There are lots of projects you cannot rush, said Zimmerman. Bonner agreed that doing things right may take more time. In the near future the management will consider moving the office building and the truck maintenance building to another location closer to the entrance on Conestoga Way.

The south east corner of the original section of the landfill is the only area not permanently capped, said Zimmerman. Eventually that area will be filled and be connected to the new area to the southeast. With the rate of rubbish coming to the landfill, a new cell will not be needed for three to four years.

Haines & Kibblehouse contractors broke three bits drilling through rock on Shiloh Road. About 300,000 cubic yards of boulder have been excavated. There is a concern of what to do with them. Crushing them as each cell is developed would not be economical for the contractor, said Zimmerman.

Zimmerman said recently Waste Management got the contract for removing most of Philadelphia’s rubbish. A new technology is being used to manufacture a type of pellet from trash that has been approved by the Environmental Protection Agency. It is burned as fuel and is said to create the same heat as burning coal. A new plant in the Lehigh Valley is now manufacturing the pellets. The technology has been used in Japan, Sweden and Germany and has been used here for two years.

The Conestoga landfill has 34 employees, said Zimmerman. It is difficult to determine how much the Conestoga Landfill contributes to the local economy. All of the employees are local residents and spend money locally. Landfill management intends to buy parts and supplies needed at the landfill locally. Trash haulers recruit new employees from Penn College in Williamsport.

The Conestoga Landfill is not hiring at this time, said Zimmerman. Employees tend to stay with the company.
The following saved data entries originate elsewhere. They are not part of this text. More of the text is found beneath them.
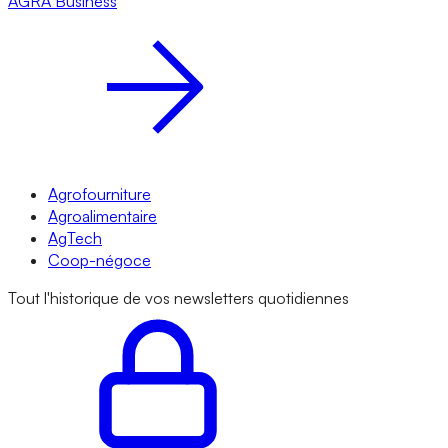
AGRA
Business
Agrofourniture
Agroalimentaire
AgTech
Coop-négoce
Tout l'historique de vos newsletters quotidiennes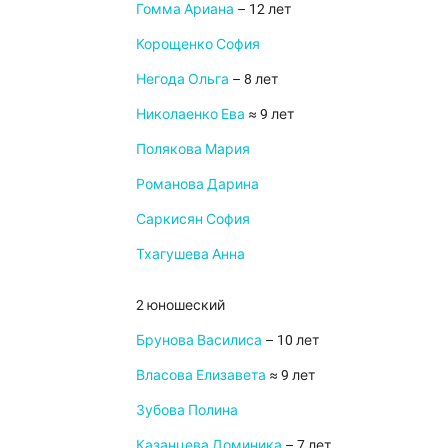
Гомма Ариана
– 12 лет
Корощенко София
Негода Ольга
– 8 лет
Николаенко Ева
≈ 9 лет
Полякова Мария
Романова Дарина
Саркисян София
Тхагушева Анна
2 юношеский
Брунова Василиса
– 10 лет
Власова Елизавета
≈ 9 лет
Зубова Полина
Казанцева Доминика
– 7 лет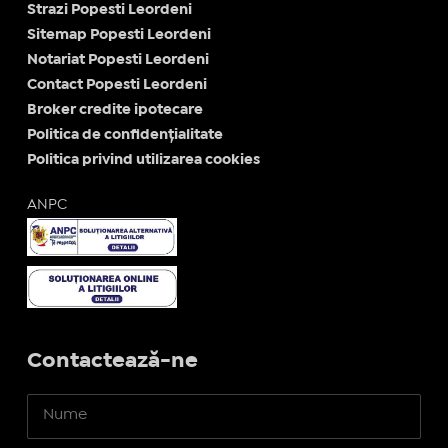
Strazi Popesti Leordeni
Sitemap Popesti Leordeni
Notariat Popesti Leordeni
Contact Popesti Leordeni
Broker credite ipotecare
Politica de confidențialitate
Politica privind utilizarea cookies
ANPC
Contactează-ne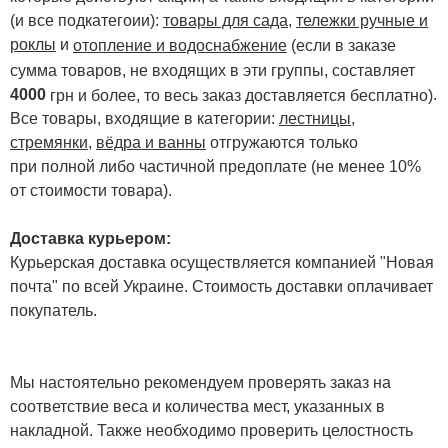
(и все подкатегоии):
товары для сада
,
тележки ручные и
роклы
и
отопление и водоснабжение
(если в заказе
сумма товаров, не входящих в эти группы, составляет
4000
.
грн и более, то весь заказ доставляется бесплатно)
Все товары, входящие в категории:
лестницы,
стремянки
,
вёдра и ванны
отгружаются только
при полной либо частичной предоплате (не менее 10%
от стоимости товара).
Доставка курьером:
Курьерская доставка осуществляется компанией "Новая
почта" по всей Украине. Стоимость доставки оплачивает
покупатель.
Мы настоятельно рекомендуем проверять заказ на
соответствие веса и количества мест, указанных в
накладной. Также необходимо проверить целостность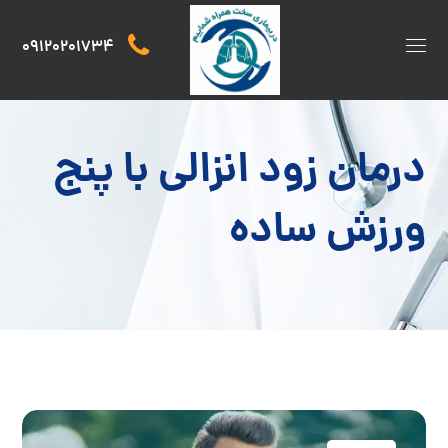
09120201734
درمان زود انزالی با پنج
ورزش ساده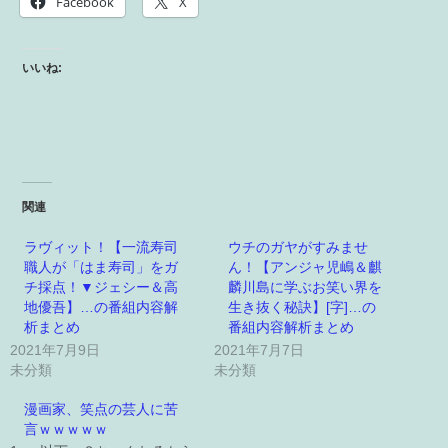
Facebook
X
いいね:
関連
ラヴィット！【一流寿司
ウチのガヤがすみませ
職人が「はま寿司」をガ
ん！【アンジャ児嶋＆麒
チ採点！▼ジェシー＆高
麟川島に学ぶお笑い界を
地優吾】…の番組内容解
生き抜く秘訣】[字]…の
析まとめ
番組内容解析まとめ
2021年7月9日
2021年7月7日
未分類
未分類
漫画家、笑点の芸人に苦
言ｗｗｗｗｗ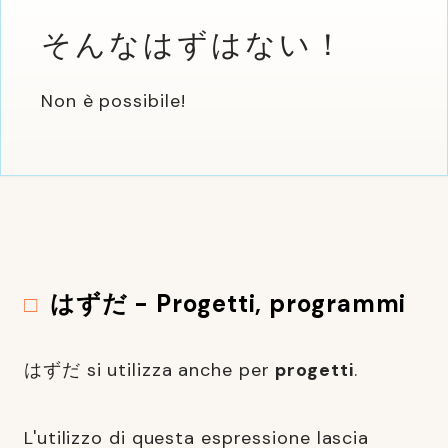
そんなはずはない！
Non è possibile!
はずだ - Progetti, programmi
はずだ si utilizza anche per
progetti
.
L'utilizzo di questa espressione lascia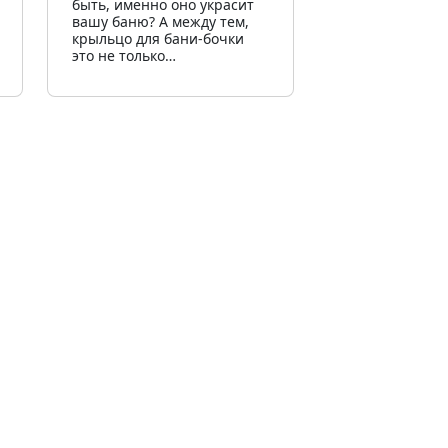
быть, именно оно украсит
вашу баню? А между тем,
крыльцо для бани-бочки
это не только…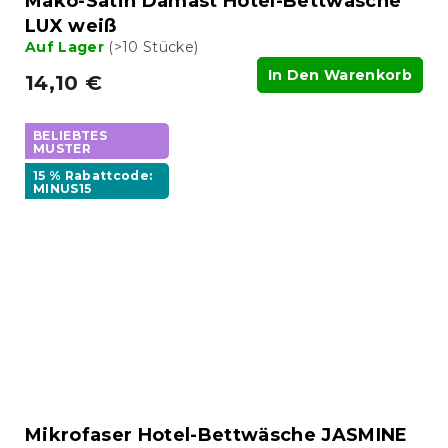
Mako-Satin Damast Hotel-Bettwäsche
LUX weiß
Auf Lager
(>10 Stücke)
In Den Warenkorb
14,10 €
BELIEBTES
MUSTER
15 % Rabattcode:
MINUS15
Mikrofaser Hotel-Bettwäsche JASMINE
A local Girl Scout Troop recently had a tour of the landfill with information provided on how the waste stream is managed. Zimmerman said he was invited to Conestoga Christian School to hold a seminar on the landfill management and the benefits of recycling.

Small amounts of rubbish come to the Conestoga Landfill from Connecticut, Delaware, Massachusetts, Maryland, New York, New Jersey and Virginia. The majority comes from the local Pennsylvania counties of Berks, Bucks, Chester, Cumberland, Columbia, Dauphin, Delaware, Lackawanna, Lancaster, Lebanon, Lehigh, Luzerne, Montgomery, Northampton and Schuylkill Counties.

The average daily tonnage is 1,600. Over a three month time there was one complaint from a local source. The average daily number of trucks is about 122. Two trucks per month trigger the radiation detector. On average, two trucks per month are overweight.